**COMPLETE THE FOLLOWING**.
1. Transcribe the post on whether two integers sit on the same side of zero, beginning at "NOTE: All of" and stopping after "a zero check.".
2. Using the note that closes the post on whether two integers sit on the same side of zero, explain why a zero check may be unnecessary.

** START OF DOCUMENT **

25

I need to check if two integers are on the same side of zero many times. I don't care if it's positive or negative, just that it's the same side... and performance is very important.

Currently I'm doing this:

if (int1 == 0 || int2 == 0) {
    // handle zero
} else if ((int1 ^ int2) > 0) {
    // different side
} else {
    // same side
}

This is a 30% improvement in speed (tested with caliper) over the more obvious:

if ((int1 > 0 && int2 > 0) || (int1 < 0 && int2 < 0)) {

Can it be done faster?

If anyone wants to see the test framework I'm using for the 30%, it's here. I used caliper 0.5-rc1

NOTE: All of these solutions check the first bit, basically, which for zero is the same as a positive number. So if that works for your application, you don't need to do a zero check.

** END OF DOCUMENT **
** START OF LISTED RECORDS **

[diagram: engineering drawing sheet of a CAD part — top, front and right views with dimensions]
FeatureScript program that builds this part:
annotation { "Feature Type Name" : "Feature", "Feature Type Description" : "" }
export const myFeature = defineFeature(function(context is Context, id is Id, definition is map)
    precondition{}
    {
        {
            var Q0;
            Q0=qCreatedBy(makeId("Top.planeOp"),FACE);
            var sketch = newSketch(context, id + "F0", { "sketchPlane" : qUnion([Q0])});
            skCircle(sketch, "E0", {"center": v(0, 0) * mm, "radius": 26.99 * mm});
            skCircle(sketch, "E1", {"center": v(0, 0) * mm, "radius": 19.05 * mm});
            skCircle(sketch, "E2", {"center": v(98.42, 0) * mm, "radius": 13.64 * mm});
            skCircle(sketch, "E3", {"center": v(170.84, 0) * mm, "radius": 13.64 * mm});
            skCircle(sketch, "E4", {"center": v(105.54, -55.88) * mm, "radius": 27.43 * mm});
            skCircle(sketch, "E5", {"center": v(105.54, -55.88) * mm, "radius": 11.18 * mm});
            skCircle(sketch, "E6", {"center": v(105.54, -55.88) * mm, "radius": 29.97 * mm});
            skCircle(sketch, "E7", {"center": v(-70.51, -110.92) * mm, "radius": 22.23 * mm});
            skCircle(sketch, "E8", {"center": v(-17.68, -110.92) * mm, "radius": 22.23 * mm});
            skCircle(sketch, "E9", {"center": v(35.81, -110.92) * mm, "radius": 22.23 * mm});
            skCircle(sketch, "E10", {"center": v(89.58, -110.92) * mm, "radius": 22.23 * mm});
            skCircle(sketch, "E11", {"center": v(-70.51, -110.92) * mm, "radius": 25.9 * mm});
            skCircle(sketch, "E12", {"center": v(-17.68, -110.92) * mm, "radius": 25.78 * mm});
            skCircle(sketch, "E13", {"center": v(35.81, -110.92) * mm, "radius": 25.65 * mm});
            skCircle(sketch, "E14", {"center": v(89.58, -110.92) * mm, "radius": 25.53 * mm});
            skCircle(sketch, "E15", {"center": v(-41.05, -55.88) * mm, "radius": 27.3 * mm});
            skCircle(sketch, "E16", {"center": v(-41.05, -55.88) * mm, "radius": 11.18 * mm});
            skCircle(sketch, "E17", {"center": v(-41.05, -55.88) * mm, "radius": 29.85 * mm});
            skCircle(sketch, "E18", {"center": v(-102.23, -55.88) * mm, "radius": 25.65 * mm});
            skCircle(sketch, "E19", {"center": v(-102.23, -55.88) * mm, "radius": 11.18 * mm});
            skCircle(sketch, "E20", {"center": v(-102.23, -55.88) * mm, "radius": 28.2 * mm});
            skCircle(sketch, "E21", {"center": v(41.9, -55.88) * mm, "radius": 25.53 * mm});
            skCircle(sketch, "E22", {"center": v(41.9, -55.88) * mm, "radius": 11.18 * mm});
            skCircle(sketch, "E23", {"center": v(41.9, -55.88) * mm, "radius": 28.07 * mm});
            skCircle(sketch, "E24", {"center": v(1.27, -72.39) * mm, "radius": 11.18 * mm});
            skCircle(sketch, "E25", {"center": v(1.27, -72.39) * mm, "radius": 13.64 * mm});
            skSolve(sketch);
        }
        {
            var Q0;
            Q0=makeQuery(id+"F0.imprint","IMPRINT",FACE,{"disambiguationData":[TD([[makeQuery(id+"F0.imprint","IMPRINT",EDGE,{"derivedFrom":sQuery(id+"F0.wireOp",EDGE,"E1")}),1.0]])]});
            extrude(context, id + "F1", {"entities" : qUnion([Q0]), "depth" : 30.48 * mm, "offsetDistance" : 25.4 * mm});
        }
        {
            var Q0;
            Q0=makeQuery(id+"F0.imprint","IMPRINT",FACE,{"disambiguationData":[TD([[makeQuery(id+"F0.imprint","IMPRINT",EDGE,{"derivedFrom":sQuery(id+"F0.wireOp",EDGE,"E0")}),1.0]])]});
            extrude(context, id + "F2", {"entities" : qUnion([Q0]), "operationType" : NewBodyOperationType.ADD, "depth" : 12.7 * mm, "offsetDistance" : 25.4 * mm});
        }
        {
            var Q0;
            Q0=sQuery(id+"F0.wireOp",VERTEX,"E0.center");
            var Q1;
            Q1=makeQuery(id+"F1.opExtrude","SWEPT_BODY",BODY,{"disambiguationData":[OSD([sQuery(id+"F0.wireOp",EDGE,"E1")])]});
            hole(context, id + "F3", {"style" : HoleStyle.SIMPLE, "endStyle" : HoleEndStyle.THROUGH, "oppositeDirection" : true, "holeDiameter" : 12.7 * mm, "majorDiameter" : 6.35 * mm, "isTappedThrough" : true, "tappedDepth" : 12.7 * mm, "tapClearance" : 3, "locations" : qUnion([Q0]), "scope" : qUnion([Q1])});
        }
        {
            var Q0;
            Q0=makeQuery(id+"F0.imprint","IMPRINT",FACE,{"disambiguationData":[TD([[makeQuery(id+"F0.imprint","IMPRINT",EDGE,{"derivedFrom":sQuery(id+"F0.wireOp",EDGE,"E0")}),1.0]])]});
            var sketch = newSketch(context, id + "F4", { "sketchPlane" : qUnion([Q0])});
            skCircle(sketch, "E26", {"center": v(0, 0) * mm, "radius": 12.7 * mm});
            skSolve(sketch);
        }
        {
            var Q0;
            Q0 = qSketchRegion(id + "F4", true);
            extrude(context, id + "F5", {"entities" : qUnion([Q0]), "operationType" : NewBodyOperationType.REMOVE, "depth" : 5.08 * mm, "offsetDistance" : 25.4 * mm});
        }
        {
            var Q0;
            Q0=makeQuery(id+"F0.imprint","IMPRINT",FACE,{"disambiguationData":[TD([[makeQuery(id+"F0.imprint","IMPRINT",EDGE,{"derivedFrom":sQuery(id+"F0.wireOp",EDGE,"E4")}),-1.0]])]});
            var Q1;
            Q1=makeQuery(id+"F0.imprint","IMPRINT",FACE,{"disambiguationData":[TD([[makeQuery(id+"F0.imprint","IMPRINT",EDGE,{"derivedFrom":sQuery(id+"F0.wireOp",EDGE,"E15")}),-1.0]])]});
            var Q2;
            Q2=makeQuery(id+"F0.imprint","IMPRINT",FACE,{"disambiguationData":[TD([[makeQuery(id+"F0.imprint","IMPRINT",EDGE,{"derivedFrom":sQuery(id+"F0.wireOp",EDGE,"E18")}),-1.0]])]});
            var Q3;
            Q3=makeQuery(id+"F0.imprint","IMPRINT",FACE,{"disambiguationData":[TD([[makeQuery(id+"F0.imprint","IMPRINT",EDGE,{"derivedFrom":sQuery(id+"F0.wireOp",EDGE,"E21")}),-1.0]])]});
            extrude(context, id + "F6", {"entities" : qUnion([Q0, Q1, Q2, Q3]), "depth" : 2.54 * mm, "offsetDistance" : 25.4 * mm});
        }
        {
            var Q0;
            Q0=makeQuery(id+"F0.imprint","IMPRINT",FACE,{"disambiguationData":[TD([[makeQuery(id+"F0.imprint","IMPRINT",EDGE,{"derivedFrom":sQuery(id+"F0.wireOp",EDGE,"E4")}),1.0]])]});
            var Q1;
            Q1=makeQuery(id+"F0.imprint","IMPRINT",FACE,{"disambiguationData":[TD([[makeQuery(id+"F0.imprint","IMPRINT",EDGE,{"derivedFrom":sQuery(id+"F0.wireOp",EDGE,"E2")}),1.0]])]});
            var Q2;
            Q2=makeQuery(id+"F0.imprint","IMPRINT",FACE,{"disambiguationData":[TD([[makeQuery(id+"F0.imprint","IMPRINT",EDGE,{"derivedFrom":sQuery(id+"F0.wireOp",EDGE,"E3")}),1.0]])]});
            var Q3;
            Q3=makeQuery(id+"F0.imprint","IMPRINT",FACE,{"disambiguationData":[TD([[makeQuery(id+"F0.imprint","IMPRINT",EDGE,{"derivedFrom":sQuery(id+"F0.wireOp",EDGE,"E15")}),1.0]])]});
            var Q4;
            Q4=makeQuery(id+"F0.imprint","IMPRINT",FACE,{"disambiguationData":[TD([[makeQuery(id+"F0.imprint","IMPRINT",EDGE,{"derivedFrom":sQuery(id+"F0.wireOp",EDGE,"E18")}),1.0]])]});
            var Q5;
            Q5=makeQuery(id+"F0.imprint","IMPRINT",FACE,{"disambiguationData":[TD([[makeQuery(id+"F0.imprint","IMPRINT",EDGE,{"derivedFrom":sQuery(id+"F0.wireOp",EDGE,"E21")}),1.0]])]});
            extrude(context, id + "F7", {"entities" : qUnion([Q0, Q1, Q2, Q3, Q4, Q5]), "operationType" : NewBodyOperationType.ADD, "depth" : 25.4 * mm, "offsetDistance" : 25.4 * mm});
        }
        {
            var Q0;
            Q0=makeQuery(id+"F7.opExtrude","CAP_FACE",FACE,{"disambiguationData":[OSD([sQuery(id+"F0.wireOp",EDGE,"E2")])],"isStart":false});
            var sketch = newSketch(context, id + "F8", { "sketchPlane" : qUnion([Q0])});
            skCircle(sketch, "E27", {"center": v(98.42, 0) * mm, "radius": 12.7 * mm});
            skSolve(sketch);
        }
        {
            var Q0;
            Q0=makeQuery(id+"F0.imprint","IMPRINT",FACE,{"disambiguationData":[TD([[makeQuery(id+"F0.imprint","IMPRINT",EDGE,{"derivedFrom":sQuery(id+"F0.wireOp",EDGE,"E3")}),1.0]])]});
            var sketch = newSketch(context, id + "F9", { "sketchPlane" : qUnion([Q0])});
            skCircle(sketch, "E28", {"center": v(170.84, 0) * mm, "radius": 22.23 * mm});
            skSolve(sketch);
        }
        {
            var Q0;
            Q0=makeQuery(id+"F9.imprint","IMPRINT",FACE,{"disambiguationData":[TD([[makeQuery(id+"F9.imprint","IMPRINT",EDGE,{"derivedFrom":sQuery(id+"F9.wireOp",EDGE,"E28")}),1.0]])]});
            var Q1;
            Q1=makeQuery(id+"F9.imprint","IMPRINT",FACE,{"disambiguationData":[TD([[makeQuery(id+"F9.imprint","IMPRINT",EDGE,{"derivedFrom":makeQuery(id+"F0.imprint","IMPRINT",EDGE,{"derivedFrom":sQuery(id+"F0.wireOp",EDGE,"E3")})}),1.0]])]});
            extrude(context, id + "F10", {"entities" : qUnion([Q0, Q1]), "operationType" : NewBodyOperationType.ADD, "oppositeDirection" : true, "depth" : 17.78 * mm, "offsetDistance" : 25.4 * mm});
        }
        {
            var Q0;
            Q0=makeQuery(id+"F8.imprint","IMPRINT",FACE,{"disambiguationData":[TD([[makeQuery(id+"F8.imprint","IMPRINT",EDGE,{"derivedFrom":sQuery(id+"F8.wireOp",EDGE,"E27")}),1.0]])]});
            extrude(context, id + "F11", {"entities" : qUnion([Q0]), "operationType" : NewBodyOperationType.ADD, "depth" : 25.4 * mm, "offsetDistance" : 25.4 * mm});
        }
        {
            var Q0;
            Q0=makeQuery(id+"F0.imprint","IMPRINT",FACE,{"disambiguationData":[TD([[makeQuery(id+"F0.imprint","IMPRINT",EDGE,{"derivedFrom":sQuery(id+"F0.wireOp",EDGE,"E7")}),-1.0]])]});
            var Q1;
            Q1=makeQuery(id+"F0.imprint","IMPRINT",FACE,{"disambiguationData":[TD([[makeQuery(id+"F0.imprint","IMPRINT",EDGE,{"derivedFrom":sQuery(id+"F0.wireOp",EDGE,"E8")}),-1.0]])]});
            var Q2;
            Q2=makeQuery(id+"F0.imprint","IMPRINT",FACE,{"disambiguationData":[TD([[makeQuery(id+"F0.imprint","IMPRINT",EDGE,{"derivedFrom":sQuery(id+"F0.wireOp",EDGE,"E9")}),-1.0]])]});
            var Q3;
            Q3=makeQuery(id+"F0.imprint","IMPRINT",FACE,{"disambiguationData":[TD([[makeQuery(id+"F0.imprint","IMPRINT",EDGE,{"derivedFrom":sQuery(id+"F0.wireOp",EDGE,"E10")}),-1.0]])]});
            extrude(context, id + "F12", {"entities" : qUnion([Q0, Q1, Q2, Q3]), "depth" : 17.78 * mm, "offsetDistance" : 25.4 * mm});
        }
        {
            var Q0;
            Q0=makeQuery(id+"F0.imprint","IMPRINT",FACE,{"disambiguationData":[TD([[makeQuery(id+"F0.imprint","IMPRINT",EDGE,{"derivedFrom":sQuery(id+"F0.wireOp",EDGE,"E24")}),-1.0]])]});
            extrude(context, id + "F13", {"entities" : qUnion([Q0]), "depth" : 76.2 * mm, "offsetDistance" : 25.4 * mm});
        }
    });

** END OF LISTED RECORDS **

**FULL SOLUTIONS**.
1.
NOTE: All of these solutions check the first bit, basically, which for zero is the same as a positive number. So if that works for your application, you don't need to do a zero check.

2. All of the solutions basically check the first bit, and for zero that bit is the same as for a positive number. If treating zero that way works for the application, no separate zero check is needed.